After a long season in melodrama with varied incidents and experiences Mr Weathersby took to the burnt cork business, becoming a member of a minstrel company at the old Clapton Park Theatre and after some hard work in this line of the profession, received an engagement to play in the production of “The School for Scandal” at the Vaudeville Theatre.  This was Mr Weathersby’s great opportunity of which he took full advantage and his success was the turning point of his career.
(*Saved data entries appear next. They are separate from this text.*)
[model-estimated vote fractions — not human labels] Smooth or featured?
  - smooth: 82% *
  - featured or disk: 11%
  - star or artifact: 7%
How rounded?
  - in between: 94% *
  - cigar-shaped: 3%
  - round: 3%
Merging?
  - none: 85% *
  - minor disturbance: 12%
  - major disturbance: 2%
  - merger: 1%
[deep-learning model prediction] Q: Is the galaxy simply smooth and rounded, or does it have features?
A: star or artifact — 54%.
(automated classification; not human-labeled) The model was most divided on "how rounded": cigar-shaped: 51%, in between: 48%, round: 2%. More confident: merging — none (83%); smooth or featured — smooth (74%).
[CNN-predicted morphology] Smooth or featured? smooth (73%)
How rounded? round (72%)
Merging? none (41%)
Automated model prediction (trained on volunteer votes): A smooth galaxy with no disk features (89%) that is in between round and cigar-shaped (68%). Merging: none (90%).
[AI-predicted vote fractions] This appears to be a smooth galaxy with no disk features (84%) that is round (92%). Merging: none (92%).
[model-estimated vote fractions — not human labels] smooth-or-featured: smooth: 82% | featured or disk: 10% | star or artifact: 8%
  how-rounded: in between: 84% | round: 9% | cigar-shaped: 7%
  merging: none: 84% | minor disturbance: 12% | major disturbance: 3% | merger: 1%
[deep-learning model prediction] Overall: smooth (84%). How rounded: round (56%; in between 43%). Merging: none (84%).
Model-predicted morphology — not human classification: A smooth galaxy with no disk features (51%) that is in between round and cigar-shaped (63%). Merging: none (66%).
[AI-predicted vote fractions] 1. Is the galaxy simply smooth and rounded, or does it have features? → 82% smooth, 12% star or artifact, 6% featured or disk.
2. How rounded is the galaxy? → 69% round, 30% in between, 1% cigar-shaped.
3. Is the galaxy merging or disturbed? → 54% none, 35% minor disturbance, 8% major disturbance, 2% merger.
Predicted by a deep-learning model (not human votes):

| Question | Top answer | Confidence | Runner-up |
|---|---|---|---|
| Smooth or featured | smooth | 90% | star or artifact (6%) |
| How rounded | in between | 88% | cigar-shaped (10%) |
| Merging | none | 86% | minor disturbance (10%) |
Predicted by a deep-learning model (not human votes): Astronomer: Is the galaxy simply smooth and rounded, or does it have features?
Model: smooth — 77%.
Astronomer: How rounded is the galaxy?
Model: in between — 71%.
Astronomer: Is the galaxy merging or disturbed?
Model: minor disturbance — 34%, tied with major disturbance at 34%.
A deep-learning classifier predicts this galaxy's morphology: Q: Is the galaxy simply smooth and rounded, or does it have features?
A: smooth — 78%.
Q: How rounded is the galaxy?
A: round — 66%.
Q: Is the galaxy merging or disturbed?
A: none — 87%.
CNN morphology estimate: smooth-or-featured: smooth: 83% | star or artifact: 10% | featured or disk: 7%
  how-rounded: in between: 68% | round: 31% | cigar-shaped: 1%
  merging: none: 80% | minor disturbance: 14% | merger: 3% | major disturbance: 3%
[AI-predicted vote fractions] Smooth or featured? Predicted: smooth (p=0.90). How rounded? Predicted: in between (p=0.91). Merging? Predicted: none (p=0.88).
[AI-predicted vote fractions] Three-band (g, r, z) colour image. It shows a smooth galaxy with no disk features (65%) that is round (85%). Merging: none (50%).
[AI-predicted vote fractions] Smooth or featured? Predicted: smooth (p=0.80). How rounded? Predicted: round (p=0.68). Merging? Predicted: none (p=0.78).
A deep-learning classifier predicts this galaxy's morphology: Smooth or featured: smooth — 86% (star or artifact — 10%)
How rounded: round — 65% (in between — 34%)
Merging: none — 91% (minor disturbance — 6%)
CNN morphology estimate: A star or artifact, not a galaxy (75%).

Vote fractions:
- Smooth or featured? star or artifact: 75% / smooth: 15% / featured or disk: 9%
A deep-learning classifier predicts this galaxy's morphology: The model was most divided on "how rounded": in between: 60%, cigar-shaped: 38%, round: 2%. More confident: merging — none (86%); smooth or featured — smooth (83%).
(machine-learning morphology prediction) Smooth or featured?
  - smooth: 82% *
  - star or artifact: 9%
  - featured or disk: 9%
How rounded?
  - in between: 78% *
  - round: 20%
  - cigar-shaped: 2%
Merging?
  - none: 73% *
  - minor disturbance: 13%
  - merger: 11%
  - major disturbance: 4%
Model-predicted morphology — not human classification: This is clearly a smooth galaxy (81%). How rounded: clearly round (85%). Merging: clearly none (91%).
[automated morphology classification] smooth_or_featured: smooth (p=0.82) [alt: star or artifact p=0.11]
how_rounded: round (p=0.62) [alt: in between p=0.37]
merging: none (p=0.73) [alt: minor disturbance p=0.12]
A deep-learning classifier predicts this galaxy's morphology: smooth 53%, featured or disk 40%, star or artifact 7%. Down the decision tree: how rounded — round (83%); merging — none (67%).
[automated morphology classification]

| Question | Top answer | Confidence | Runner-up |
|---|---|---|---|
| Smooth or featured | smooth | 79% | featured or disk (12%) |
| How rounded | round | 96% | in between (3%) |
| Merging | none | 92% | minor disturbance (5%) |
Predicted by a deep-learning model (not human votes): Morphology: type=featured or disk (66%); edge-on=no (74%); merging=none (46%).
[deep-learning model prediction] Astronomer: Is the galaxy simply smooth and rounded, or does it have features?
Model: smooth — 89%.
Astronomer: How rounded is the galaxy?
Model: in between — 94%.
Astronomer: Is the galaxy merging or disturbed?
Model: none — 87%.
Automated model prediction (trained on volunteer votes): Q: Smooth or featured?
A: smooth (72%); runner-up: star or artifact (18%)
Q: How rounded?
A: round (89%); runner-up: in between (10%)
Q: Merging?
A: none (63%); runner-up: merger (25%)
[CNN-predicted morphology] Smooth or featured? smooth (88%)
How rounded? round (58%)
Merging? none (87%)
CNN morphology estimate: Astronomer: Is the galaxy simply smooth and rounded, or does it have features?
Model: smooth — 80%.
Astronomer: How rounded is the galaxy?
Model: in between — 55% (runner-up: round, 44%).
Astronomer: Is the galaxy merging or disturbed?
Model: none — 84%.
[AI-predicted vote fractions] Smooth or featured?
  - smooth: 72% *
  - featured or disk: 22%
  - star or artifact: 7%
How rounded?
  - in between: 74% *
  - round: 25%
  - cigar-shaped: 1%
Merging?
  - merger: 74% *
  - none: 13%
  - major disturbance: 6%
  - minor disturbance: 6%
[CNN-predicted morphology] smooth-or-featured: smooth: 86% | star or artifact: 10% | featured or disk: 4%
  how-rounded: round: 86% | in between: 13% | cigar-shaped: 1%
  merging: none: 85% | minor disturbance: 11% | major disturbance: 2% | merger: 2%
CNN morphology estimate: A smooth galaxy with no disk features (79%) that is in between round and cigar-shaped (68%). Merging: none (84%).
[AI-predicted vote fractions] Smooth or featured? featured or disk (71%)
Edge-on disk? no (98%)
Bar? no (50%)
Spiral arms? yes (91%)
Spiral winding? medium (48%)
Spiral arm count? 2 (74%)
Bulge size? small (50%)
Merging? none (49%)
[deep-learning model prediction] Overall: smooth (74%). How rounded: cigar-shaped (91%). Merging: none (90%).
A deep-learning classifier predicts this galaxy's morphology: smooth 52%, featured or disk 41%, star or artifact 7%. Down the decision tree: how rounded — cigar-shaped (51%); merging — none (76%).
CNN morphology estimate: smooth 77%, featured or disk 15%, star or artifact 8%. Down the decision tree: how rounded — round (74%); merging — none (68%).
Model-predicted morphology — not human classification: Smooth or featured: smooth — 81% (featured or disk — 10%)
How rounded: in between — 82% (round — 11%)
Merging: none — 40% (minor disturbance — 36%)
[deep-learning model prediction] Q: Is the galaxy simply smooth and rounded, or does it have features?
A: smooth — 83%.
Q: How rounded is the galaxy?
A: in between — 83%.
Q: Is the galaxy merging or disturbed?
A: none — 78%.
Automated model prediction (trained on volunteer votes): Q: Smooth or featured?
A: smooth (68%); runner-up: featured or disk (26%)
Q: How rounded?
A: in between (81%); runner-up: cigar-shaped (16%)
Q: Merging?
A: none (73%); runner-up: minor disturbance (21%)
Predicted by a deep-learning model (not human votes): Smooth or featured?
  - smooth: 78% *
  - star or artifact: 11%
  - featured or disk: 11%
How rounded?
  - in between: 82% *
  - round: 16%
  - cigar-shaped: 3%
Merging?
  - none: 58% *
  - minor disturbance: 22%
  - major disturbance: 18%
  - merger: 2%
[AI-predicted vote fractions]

He rapidly rose in the profession and to quote an oft repeated quotation ‘ has never looked back since.’

During his career he has been professionally connected with some of the most prominent stars . He had a fifteen weeks tour with Mrs Langtry and an engagement with Miss Fortescue after which he rejoined Mrs Langtry for her famous tour with Antony and Cleopatra.

In 1894 he accompanied the Jersey Lily in America and became stage manager and took part in the production of Gossip at Palmers Theatre near New York

Mr Weathersby has had eight engagements with Mrs Langtry and the same number with Miss Katie Vaughan two tours with Miss Fortescue, two engagements with Mrs Lancaster Wallis and other engagements with Messrs J L Toole, Arthur Bouchier, Ernest Scarelle, ( South African Tour) Herbert Fleming ( Theatre Royal Johannesburg) and during  1897 produced with his own companies, ‘ The Idler’ ‘ ‘Shall we Forgive her’ ‘Black Eyed Susan’ ‘ Robert Macaire’ ‘ Jane’ ‘ Liberty Hall’ ‘ The Little Viscount’  ‘Moths’ ‘ East Lynne” ‘The Wages of Sin’ and many others and possesses the sole rights to a number of popular plays among which may be noted ‘ The Ladder of life’ containing some great scenes.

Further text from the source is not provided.